WORK REQUIRED |
Output the lines of all the entries below as a Markdown table with the columns "No." and "Line," numbering each row and omitting blank lines.

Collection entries

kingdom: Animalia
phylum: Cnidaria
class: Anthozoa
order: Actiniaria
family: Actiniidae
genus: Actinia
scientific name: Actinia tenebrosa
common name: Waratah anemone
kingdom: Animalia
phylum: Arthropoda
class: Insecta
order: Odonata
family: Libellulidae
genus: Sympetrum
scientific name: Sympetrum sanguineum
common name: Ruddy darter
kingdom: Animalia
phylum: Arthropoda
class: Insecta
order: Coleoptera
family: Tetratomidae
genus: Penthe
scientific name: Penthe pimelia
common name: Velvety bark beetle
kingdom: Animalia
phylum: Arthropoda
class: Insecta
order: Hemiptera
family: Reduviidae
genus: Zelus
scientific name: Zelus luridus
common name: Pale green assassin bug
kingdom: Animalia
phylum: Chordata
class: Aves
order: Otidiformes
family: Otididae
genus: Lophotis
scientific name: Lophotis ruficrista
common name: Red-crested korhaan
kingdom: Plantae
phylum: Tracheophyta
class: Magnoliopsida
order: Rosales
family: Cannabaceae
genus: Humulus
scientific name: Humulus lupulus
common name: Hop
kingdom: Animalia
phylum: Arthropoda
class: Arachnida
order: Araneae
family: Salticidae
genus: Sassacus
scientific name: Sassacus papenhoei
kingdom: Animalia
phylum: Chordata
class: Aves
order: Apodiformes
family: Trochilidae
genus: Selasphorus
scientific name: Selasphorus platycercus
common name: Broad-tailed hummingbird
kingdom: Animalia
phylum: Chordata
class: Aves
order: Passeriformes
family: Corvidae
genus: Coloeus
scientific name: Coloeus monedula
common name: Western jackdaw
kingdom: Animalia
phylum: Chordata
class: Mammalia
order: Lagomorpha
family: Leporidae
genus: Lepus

CORRECT RESPONSE |
| No. | Line |
|---|---|
| 1 | kingdom: Animalia |
| 2 | phylum: Cnidaria |
| 3 | class: Anthozoa |
| 4 | order: Actiniaria |
| 5 | family: Actiniidae |
| 6 | genus: Actinia |
| 7 | scientific name: Actinia tenebrosa |
| 8 | common name: Waratah anemone |
| 9 | kingdom: Animalia |
| 10 | phylum: Arthropoda |
| 11 | class: Insecta |
| 12 | order: Odonata |
| 13 | family: Libellulidae |
| 14 | genus: Sympetrum |
| 15 | scientific name: Sympetrum sanguineum |
| 16 | common name: Ruddy darter |
| 17 | kingdom: Animalia |
| 18 | phylum: Arthropoda |
| 19 | class: Insecta |
| 20 | order: Coleoptera |
| 21 | family: Tetratomidae |
| 22 | genus: Penthe |
| 23 | scientific name: Penthe pimelia |
| 24 | common name: Velvety bark beetle |
| 25 | kingdom: Animalia |
| 26 | phylum: Arthropoda |
| 27 | class: Insecta |
| 28 | order: Hemiptera |
| 29 | family: Reduviidae |
| 30 | genus: Zelus |
| 31 | scientific name: Zelus luridus |
| 32 | common name: Pale green assassin bug |
| 33 | kingdom: Animalia |
| 34 | phylum: Chordata |
| 35 | class: Aves |
| 36 | order: Otidiformes |
| 37 | family: Otididae |
| 38 | genus: Lophotis |
| 39 | scientific name: Lophotis ruficrista |
| 40 | common name: Red-crested korhaan |
| 41 | kingdom: Plantae |
| 42 | phylum: Tracheophyta |
| 43 | class: Magnoliopsida |
| 44 | order: Rosales |
| 45 | family: Cannabaceae |
| 46 | genus: Humulus |
| 47 | scientific name: Humulus lupulus |
| 48 | common name: Hop |
| 49 | kingdom: Animalia |
| 50 | phylum: Arthropoda |
| 51 | class: Arachnida |
| 52 | order: Araneae |
| 53 | family: Salticidae |
| 54 | genus: Sassacus |
| 55 | scientific name: Sassacus papenhoei |
| 56 | kingdom: Animalia |
| 57 | phylum: Chordata |
| 58 | class: Aves |
| 59 | order: Apodiformes |
| 60 | family: Trochilidae |
| 61 | genus: Selasphorus |
| 62 | scientific name: Selasphorus platycercus |
| 63 | common name: Broad-tailed hummingbird |
| 64 | kingdom: Animalia |
| 65 | phylum: Chordata |
| 66 | class: Aves |
| 67 | order: Passeriformes |
| 68 | family: Corvidae |
| 69 | genus: Coloeus |
| 70 | scientific name: Coloeus monedula |
| 71 | common name: Western jackdaw |
| 72 | kingdom: Animalia |
| 73 | phylum: Chordata |
| 74 | class: Mammalia |
| 75 | order: Lagomorpha |
| 76 | family: Leporidae |
| 77 | genus: Lepus |